Mode-Aufklärung! Drei Gründe, warum Sie keine UGG-Boots kaufen sollten

UGG-Boots sind zwar voll im Trend, aber es gibt gleich drei gute Gründe, die kuscheligen Stiefel nicht zu kaufen.

Foto: iStock/Bajneva

UGG-Boots sind zwar voll im Trend, aber es gibt gleich drei gute Gründe, die kuscheligen Stiefel nicht zu kaufen.

UGG-Boots sind bequeme und kuschelige Stiefel, in die hierzulande während der kalten Jahreszeit gerne geschlüpft wird. Aber: Die Trend-Stiefel sind gleich aus mehreren Gründen nicht gut. Lesen Sie hier, warum Sie auf keinen Fall UGG-Boots kaufen sollten.

UGG-Boots spalten die Menschheit. Einige schwören auf die kuscheligen Boots andere würden nie mit ihnen an den Füßen vor die Tür treten. Interessanterweise werden UGGs in ihrem Herkunftsland Australien als Hausschuhe getragen, da es im Winter aufgrund der fehlenden Heizungen ziemlich fußkalt werden kann. Warum also hierzulande UGGs jeden Winter erneut zum Must-Have-Straßenschuh ernannt werden, ist eines der größten Mysterien unserer Mode-Welt.

Für viele ist der Fußheizungs-Faktor der Fellschuhe ausschlaggebend. Träger und Trägerinnen der UGG-Boots schwören darauf, dass sie mit ihren Schuhen auf ihre Gesundheit achten, kalte Füße und somit Schnupfen und Blasenentzündungen keine Chance bekommen.

Drei Gründe: Darum sollten Sie keine UGG-Boots kaufen

Und auch wenn UGG-Boots noch so trendy sind, es gibt gleich drei gute Gründe, warum Sie die Trend-Stiefel nicht kaufen und auch tragen sollten.

1. Grund: Sie schaden Ihren Füßen und Knien!

Orthopäden warnen vor den warmen Boots.

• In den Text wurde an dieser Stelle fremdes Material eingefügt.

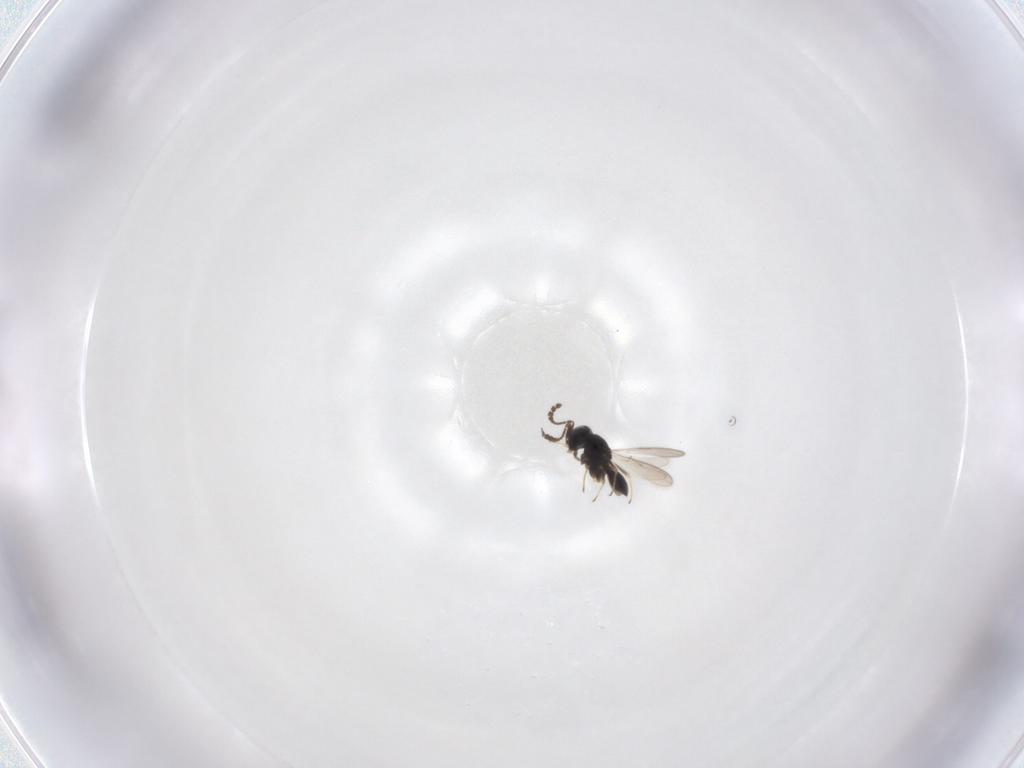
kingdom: Animalia
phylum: Arthropoda
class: Insecta
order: Hymenoptera
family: Scelionidae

Denn UGGs können aufgrund ihres Mangels an Stabilität Knie- und Knorpelschäden hervorrufen! Der britische Orthopäde Ian McDermott erklärt gegenüber der "Daily Mail", dass es den UGG-Boots an einer Abrollstütze fehlt und sie somit keinerlei Halt bieten. Das Knie wird dadurch sehr belastet.

Hinzu kommt das fehlende Fußbett. Dabei ist ein gutes Fußbett ein extrem wichtiger Faktor für die Fußgesundheit. Ein gut gepolstertes Fußbett schützt den Fuß nicht nur, sondern entlastet ihn auch und schont die Gelenke. Es unterstützt das natürliche Abrollen des Fußes und somit auch einer aufrechten und gesunden Körperhaltung. Und wer bei Fußbett lediglich an orthopädische Schuhe denkt: falsch gedacht! Ein gutes Fußbett ist bereits in jungen Jahren extrem wichtig und kann potentielle Fußprobleme sowie Fehlstellungen der Füße und Knie vorbeugen.

Trendy Schuhe mit Fußbett für den Sommer gibt es übrigens auch: Der neue Schuh-Trend Pantolette macht Schlappen modisch

Der essentielle gesunde und entlastender Komfort fehlt bei den UGGs also. Zwar bleiben die Füße warm, beim regelmäßigen Tragen können die Boots aber Fehlbildungen der Gelenke hervorrufen.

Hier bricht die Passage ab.